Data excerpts
[Start]

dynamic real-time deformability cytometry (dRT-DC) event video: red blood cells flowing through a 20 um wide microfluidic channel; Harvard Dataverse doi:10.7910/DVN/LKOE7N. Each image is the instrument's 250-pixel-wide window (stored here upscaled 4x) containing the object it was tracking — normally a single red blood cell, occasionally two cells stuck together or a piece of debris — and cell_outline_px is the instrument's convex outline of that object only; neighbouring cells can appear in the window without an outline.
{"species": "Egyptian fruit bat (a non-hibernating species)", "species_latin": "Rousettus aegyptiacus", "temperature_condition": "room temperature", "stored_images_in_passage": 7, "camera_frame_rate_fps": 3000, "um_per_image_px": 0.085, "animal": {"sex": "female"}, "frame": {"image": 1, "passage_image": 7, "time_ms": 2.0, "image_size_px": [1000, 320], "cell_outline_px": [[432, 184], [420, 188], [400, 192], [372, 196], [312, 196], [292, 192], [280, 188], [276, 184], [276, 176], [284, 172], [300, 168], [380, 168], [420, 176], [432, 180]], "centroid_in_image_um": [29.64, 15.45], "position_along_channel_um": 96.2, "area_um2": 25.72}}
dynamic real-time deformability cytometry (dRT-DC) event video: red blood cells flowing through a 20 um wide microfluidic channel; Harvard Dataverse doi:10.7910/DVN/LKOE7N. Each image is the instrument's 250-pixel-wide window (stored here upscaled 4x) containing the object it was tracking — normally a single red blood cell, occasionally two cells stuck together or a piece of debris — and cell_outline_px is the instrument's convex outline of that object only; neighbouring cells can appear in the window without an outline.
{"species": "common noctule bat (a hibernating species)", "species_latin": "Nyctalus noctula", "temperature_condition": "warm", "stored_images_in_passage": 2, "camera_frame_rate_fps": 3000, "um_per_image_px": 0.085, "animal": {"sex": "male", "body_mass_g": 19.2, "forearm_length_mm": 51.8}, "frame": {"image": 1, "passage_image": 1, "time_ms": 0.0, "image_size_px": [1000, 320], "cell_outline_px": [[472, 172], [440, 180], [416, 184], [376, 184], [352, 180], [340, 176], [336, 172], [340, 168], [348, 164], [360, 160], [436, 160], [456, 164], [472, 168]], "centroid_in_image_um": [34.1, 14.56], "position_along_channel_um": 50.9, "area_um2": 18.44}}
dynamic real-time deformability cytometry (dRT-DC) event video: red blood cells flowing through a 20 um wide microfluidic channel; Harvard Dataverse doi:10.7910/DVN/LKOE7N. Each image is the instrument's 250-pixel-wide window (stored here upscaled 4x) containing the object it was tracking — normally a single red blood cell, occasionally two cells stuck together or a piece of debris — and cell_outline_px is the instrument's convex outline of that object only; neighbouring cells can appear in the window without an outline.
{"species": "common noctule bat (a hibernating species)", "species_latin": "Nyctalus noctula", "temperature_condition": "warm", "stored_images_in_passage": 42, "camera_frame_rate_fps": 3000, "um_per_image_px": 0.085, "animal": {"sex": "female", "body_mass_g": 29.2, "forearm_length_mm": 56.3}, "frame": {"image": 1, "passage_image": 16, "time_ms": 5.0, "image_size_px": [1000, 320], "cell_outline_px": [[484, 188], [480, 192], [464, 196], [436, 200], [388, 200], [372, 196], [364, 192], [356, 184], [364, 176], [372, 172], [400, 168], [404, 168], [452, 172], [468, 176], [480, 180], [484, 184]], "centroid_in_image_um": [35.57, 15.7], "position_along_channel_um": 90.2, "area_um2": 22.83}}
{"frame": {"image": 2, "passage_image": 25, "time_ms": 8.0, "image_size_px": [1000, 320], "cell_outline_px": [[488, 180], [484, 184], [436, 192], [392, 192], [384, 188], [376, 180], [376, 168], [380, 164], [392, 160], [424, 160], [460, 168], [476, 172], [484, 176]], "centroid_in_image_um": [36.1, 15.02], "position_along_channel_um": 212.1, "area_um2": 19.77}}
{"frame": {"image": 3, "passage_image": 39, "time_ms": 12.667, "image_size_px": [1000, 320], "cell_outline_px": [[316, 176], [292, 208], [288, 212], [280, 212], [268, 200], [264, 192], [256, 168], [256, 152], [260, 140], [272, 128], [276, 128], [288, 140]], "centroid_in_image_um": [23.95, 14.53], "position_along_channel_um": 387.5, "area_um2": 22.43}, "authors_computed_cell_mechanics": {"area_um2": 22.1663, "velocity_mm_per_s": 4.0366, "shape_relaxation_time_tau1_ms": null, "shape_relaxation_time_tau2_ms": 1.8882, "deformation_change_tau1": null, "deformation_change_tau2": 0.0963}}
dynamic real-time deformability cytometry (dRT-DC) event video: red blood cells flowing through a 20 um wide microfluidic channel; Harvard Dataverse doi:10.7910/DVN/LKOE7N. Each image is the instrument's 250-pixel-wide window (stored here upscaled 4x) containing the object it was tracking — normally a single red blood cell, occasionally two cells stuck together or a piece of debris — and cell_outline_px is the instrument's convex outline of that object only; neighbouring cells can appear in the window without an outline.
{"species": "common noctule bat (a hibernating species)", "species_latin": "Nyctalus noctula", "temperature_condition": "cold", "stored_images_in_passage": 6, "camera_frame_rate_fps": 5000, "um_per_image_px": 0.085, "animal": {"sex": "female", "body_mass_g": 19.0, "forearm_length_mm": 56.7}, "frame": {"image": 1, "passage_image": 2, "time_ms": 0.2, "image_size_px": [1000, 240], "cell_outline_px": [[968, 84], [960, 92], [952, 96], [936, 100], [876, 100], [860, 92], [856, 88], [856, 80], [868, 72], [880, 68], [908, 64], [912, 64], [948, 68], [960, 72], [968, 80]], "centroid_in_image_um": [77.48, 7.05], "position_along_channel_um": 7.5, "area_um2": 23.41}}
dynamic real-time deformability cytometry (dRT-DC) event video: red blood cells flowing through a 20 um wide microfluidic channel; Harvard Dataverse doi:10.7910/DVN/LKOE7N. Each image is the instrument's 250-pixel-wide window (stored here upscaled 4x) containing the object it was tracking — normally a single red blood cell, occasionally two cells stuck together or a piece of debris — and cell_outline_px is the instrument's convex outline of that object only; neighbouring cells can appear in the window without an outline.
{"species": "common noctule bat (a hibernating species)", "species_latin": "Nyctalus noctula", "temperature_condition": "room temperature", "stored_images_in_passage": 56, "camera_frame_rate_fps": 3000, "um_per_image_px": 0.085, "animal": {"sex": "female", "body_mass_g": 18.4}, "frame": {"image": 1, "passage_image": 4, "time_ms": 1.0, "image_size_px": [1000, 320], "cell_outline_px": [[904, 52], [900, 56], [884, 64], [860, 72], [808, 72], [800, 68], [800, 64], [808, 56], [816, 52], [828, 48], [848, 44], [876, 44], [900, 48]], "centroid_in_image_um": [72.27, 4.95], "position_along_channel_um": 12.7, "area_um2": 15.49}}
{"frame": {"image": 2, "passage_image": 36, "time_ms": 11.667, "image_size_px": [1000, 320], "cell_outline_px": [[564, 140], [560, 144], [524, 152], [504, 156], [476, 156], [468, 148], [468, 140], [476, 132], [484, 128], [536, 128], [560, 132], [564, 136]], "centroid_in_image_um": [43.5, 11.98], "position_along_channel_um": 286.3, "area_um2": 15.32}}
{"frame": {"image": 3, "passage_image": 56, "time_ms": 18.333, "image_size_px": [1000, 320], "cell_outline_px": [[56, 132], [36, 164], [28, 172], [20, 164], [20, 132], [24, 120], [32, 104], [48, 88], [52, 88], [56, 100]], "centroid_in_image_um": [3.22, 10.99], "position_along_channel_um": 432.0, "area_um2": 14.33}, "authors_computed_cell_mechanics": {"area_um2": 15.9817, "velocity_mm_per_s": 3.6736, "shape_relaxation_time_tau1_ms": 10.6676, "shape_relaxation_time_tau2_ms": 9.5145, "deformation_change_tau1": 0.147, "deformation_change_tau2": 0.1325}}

[End]

• WRITTEN PROBLEM
Can you reproduce all the material exactly?

• RESPONSE TO THE TASK
dynamic real-time deformability cytometry (dRT-DC) event video: red blood cells flowing through a 20 um wide microfluidic channel; Harvard Dataverse doi:10.7910/DVN/LKOE7N. Each image is the instrument's 250-pixel-wide window (stored here upscaled 4x) containing the object it was tracking — normally a single red blood cell, occasionally two cells stuck together or a piece of debris — and cell_outline_px is the instrument's convex outline of that object only; neighbouring cells can appear in the window without an outline.
{"species": "Egyptian fruit bat (a non-hibernating species)", "species_latin": "Rousettus aegyptiacus", "temperature_condition": "room temperature", "stored_images_in_passage": 7, "camera_frame_rate_fps": 3000, "um_per_image_px": 0.085, "animal": {"sex": "female"}, "frame": {"image": 1, "passage_image": 7, "time_ms": 2.0, "image_size_px": [1000, 320], "cell_outline_px": [[432, 184], [420, 188], [400, 192], [372, 196], [312, 196], [292, 192], [280, 188], [276, 184], [276, 176], [284, 172], [300, 168], [380, 168], [420, 176], [432, 180]], "centroid_in_image_um": [29.64, 15.45], "position_along_channel_um": 96.2, "area_um2": 25.72}}
dynamic real-time deformability cytometry (dRT-DC) event video: red blood cells flowing through a 20 um wide microfluidic channel; Harvard Dataverse doi:10.7910/DVN/LKOE7N. Each image is the instrument's 250-pixel-wide window (stored here upscaled 4x) containing the object it was tracking — normally a single red blood cell, occasionally two cells stuck together or a piece of debris — and cell_outline_px is the instrument's convex outline of that object only; neighbouring cells can appear in the window without an outline.
{"species": "common noctule bat (a hibernating species)", "species_latin": "Nyctalus noctula", "temperature_condition": "warm", "stored_images_in_passage": 2, "camera_frame_rate_fps": 3000, "um_per_image_px": 0.085, "animal": {"sex": "male", "body_mass_g": 19.2, "forearm_length_mm": 51.8}, "frame": {"image": 1, "passage_image": 1, "time_ms": 0.0, "image_size_px": [1000, 320], "cell_outline_px": [[472, 172], [440, 180], [416, 184], [376, 184], [352, 180], [340, 176], [336, 172], [340, 168], [348, 164], [360, 160], [436, 160], [456, 164], [472, 168]], "centroid_in_image_um": [34.1, 14.56], "position_along_channel_um": 50.9, "area_um2": 18.44}}
dynamic real-time deformability cytometry (dRT-DC) event video: red blood cells flowing through a 20 um wide microfluidic channel; Harvard Dataverse doi:10.7910/DVN/LKOE7N. Each image is the instrument's 250-pixel-wide window (stored here upscaled 4x) containing the object it was tracking — normally a single red blood cell, occasionally two cells stuck together or a piece of debris — and cell_outline_px is the instrument's convex outline of that object only; neighbouring cells can appear in the window without an outline.
{"species": "common noctule bat (a hibernating species)", "species_latin": "Nyctalus noctula", "temperature_condition": "warm", "stored_images_in_passage": 42, "camera_frame_rate_fps": 3000, "um_per_image_px": 0.085, "animal": {"sex": "female", "body_mass_g": 29.2, "forearm_length_mm": 56.3}, "frame": {"image": 1, "passage_image": 16, "time_ms": 5.0, "image_size_px": [1000, 320], "cell_outline_px": [[484, 188], [480, 192], [464, 196], [436, 200], [388, 200], [372, 196], [364, 192], [356, 184], [364, 176], [372, 172], [400, 168], [404, 168], [452, 172], [468, 176], [480, 180], [484, 184]], "centroid_in_image_um": [35.57, 15.7], "position_along_channel_um": 90.2, "area_um2": 22.83}}
{"frame": {"image": 2, "passage_image": 25, "time_ms": 8.0, "image_size_px": [1000, 320], "cell_outline_px": [[488, 180], [484, 184], [436, 192], [392, 192], [384, 188], [376, 180], [376, 168], [380, 164], [392, 160], [424, 160], [460, 168], [476, 172], [484, 176]], "centroid_in_image_um": [36.1, 15.02], "position_along_channel_um": 212.1, "area_um2": 19.77}}
{"frame": {"image": 3, "passage_image": 39, "time_ms": 12.667, "image_size_px": [1000, 320], "cell_outline_px": [[316, 176], [292, 208], [288, 212], [280, 212], [268, 200], [264, 192], [256, 168], [256, 152], [260, 140], [272, 128], [276, 128], [288, 140]], "centroid_in_image_um": [23.95, 14.53], "position_along_channel_um": 387.5, "area_um2": 22.43}, "authors_computed_cell_mechanics": {"area_um2": 22.1663, "velocity_mm_per_s": 4.0366, "shape_relaxation_time_tau1_ms": null, "shape_relaxation_time_tau2_ms": 1.8882, "deformation_change_tau1": null, "deformation_change_tau2": 0.0963}}
dynamic real-time deformability cytometry (dRT-DC) event video: red blood cells flowing through a 20 um wide microfluidic channel; Harvard Dataverse doi:10.7910/DVN/LKOE7N. Each image is the instrument's 250-pixel-wide window (stored here upscaled 4x) containing the object it was tracking — normally a single red blood cell, occasionally two cells stuck together or a piece of debris — and cell_outline_px is the instrument's convex outline of that object only; neighbouring cells can appear in the window without an outline.
{"species": "common noctule bat (a hibernating species)", "species_latin": "Nyctalus noctula", "temperature_condition": "cold", "stored_images_in_passage": 6, "camera_frame_rate_fps": 5000, "um_per_image_px": 0.085, "animal": {"sex": "female", "body_mass_g": 19.0, "forearm_length_mm": 56.7}, "frame": {"image": 1, "passage_image": 2, "time_ms": 0.2, "image_size_px": [1000, 240], "cell_outline_px": [[968, 84], [960, 92], [952, 96], [936, 100], [876, 100], [860, 92], [856, 88], [856, 80], [868, 72], [880, 68], [908, 64], [912, 64], [948, 68], [960, 72], [968, 80]], "centroid_in_image_um": [77.48, 7.05], "position_along_channel_um": 7.5, "area_um2": 23.41}}
dynamic real-time deformability cytometry (dRT-DC) event video: red blood cells flowing through a 20 um wide microfluidic channel; Harvard Dataverse doi:10.7910/DVN/LKOE7N. Each image is the instrument's 250-pixel-wide window (stored here upscaled 4x) containing the object it was tracking — normally a single red blood cell, occasionally two cells stuck together or a piece of debris — and cell_outline_px is the instrument's convex outline of that object only; neighbouring cells can appear in the window without an outline.
{"species": "common noctule bat (a hibernating species)", "species_latin": "Nyctalus noctula", "temperature_condition": "room temperature", "stored_images_in_passage": 56, "camera_frame_rate_fps": 3000, "um_per_image_px": 0.085, "animal": {"sex": "female", "body_mass_g": 18.4}, "frame": {"image": 1, "passage_image": 4, "time_ms": 1.0, "image_size_px": [1000, 320], "cell_outline_px": [[904, 52], [900, 56], [884, 64], [860, 72], [808, 72], [800, 68], [800, 64], [808, 56], [816, 52], [828, 48], [848, 44], [876, 44], [900, 48]], "centroid_in_image_um": [72.27, 4.95], "position_along_channel_um": 12.7, "area_um2": 15.49}}
{"frame": {"image": 2, "passage_image": 36, "time_ms": 11.667, "image_size_px": [1000, 320], "cell_outline_px": [[564, 140], [560, 144], [524, 152], [504, 156], [476, 156], [468, 148], [468, 140], [476, 132], [484, 128], [536, 128], [560, 132], [564, 136]], "centroid_in_image_um": [43.5, 11.98], "position_along_channel_um": 286.3, "area_um2": 15.32}}
{"frame": {"image": 3, "passage_image": 56, "time_ms": 18.333, "image_size_px": [1000, 320], "cell_outline_px": [[56, 132], [36, 164], [28, 172], [20, 164], [20, 132], [24, 120], [32, 104], [48, 88], [52, 88], [56, 100]], "centroid_in_image_um": [3.22, 10.99], "position_along_channel_um": 432.0, "area_um2": 14.33}, "authors_computed_cell_mechanics": {"area_um2": 15.9817, "velocity_mm_per_s": 3.6736, "shape_relaxation_time_tau1_ms": 10.6676, "shape_relaxation_time_tau2_ms": 9.5145, "deformation_change_tau1": 0.147, "deformation_change_tau2": 0.1325}}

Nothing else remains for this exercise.